Aloysius Dreaming Bear lost his lawsuit against the Oelrichs School District, which refused to let Dreaming Bear or any of the Lakota students that keep the school open wear traditional Lakota robes for graduation. The Rapid City School District kept its foot out of the bad press bear trap and granted permission for an American Indian student to wear Lakota regalia to graduation.
Eric Zimmer writes a thoughtful discussion of reaction to the graduation controversies in The Dakota Day. He notes that the Oelrichs controversy, along with the "White Pride" t-shirt incident at Chamberlain High School and police shooting of a local Native man, made the most recent "Campaign to Unite a Community" less about unity and more about recrimination and continuing distrust. The controversy also brought out crotchety old white man Gordon Garnos to gripe about those darned Indians and their "so-called rights" and to tell our native neighbors that they have "bigger battles to fight." (Garnos's gripe originally appeared on South Dakota's best source of white-rage-entitlement thinking, Dakota Voice, but has since disappeared.)

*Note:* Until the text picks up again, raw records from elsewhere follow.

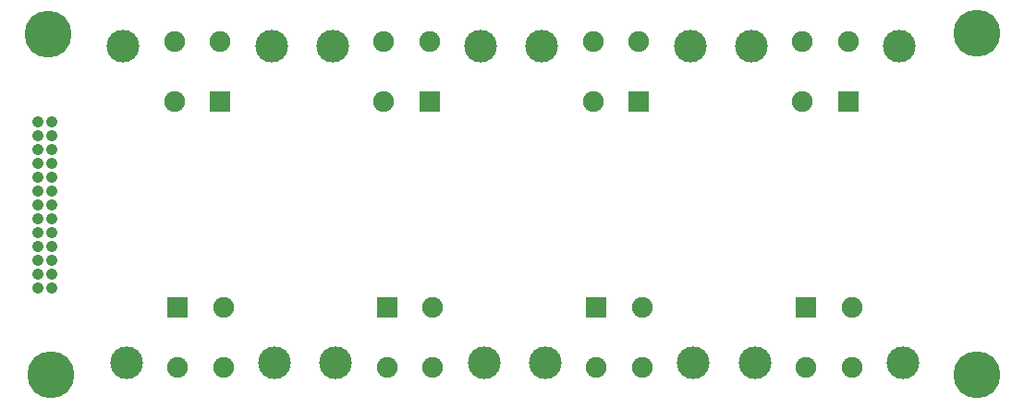
<source format=gbr>
%TF.GenerationSoftware,KiCad,Pcbnew,(6.0.6)*%
%TF.CreationDate,2022-07-02T11:07:41-07:00*%
%TF.ProjectId,PT Hub,50542048-7562-42e6-9b69-6361645f7063,v01*%
%TF.SameCoordinates,Original*%
%TF.FileFunction,Soldermask,Bot*%
%TF.FilePolarity,Negative*%
%FSLAX46Y46*%
G04 Gerber Fmt 4.6, Leading zero omitted, Abs format (unit mm)*
G04 Created by KiCad (PCBNEW (6.0.6)) date 2022-07-02 11:07:41*
%MOMM*%
%LPD*%
G01*
G04 APERTURE LIST*
%ADD10C,2.999999*%
%ADD11R,1.900000X1.900000*%
%ADD12C,1.900000*%
%ADD13C,4.300000*%
%ADD14C,1.066800*%
G04 APERTURE END LIST*
D10*
%TO.C,P6*%
X120725502Y-132600000D03*
X134325475Y-132600000D03*
D11*
X125425500Y-127560000D03*
D12*
X129625499Y-127560000D03*
X125425500Y-133059999D03*
X129625499Y-133059999D03*
%TD*%
D13*
%TO.C,H3*%
X75438000Y-133731000D03*
%TD*%
D14*
%TO.C,P1*%
X74295000Y-110490000D03*
X75565000Y-110490000D03*
X74295000Y-111760000D03*
X75565000Y-111760000D03*
X74295000Y-113030000D03*
X75565000Y-113030000D03*
X74295000Y-114300000D03*
X75565000Y-114300000D03*
X74295000Y-115570000D03*
X75565000Y-115570000D03*
X74295000Y-116840000D03*
X75565000Y-116840000D03*
X74295000Y-118110000D03*
X75565000Y-118110000D03*
X74295000Y-119380000D03*
X75565000Y-119380000D03*
X74295000Y-120650000D03*
X75565000Y-120650000D03*
X74295000Y-121920000D03*
X75565000Y-121920000D03*
X74295000Y-123190000D03*
X75565000Y-123190000D03*
X74295000Y-124460000D03*
X75565000Y-124460000D03*
X74295000Y-125730000D03*
X75565000Y-125730000D03*
%TD*%
D13*
%TO.C,H1*%
X160274000Y-133731000D03*
%TD*%
D10*
%TO.C,P3*%
X101548502Y-132600000D03*
X115148475Y-132600000D03*
D11*
X106248500Y-127560000D03*
D12*
X110448499Y-127560000D03*
X106248500Y-133059999D03*
X110448499Y-133059999D03*
%TD*%
D10*
%TO.C,P8*%
X153213498Y-103620000D03*
X139613525Y-103620000D03*
D11*
X148513500Y-108660000D03*
D12*
X144313501Y-108660000D03*
X148513500Y-103160001D03*
X144313501Y-103160001D03*
%TD*%
D10*
%TO.C,P2*%
X139953002Y-132600000D03*
X153552975Y-132600000D03*
D11*
X144653000Y-127560000D03*
D12*
X148852999Y-127560000D03*
X144653000Y-133059999D03*
X148852999Y-133059999D03*
%TD*%
D13*
%TO.C,H4*%
X160274000Y-102362000D03*
%TD*%
D10*
%TO.C,P5*%
X134036499Y-103620000D03*
X120436526Y-103620000D03*
D11*
X129336501Y-108660000D03*
D12*
X125136502Y-108660000D03*
X129336501Y-103160001D03*
X125136502Y-103160001D03*
%TD*%
D10*
%TO.C,P4*%
X95682493Y-103620006D03*
X82082520Y-103620006D03*
D11*
X90982495Y-108660006D03*
D12*
X86782496Y-108660006D03*
X90982495Y-103160007D03*
X86782496Y-103160007D03*
%TD*%
D10*
%TO.C,P7*%
X114859499Y-103620000D03*
X101259526Y-103620000D03*
D11*
X110159501Y-108660000D03*
D12*
X105959502Y-108660000D03*
X110159501Y-103160001D03*
X105959502Y-103160001D03*
%TD*%
D13*
%TO.C,H2*%
X75184000Y-102489000D03*
%TD*%
D10*
%TO.C,P9*%
X82371502Y-132600000D03*
X95971475Y-132600000D03*
D11*
X87071500Y-127560000D03*
D12*
X91271499Y-127560000D03*
X87071500Y-133059999D03*
X91271499Y-133059999D03*
%TD*%
M02*

</source>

Angry words don't sound like the right first step toward the "Year of Unity" that Governor Rounds mentioned back in February. But maybe they are. Perhaps there are arguments we need to have, grievances we need to air, before we can make any progress toward reconciliation. Maybe we white folks don't get to clap at a few comfortable pow-wows and call it good. Maybe we do need to be reminded of every symbol of the oppression we've perpetrated. Maybe our Lakota neighbors need to be reminded of every way in which they have failed to live up to the ideals of Black Elk and their ancestors.
We may not like angry words and confrontation. But South Dakotans of all races have a lot to confront. Some angry rallies and arguments may be exactly what the Year of Unity needs.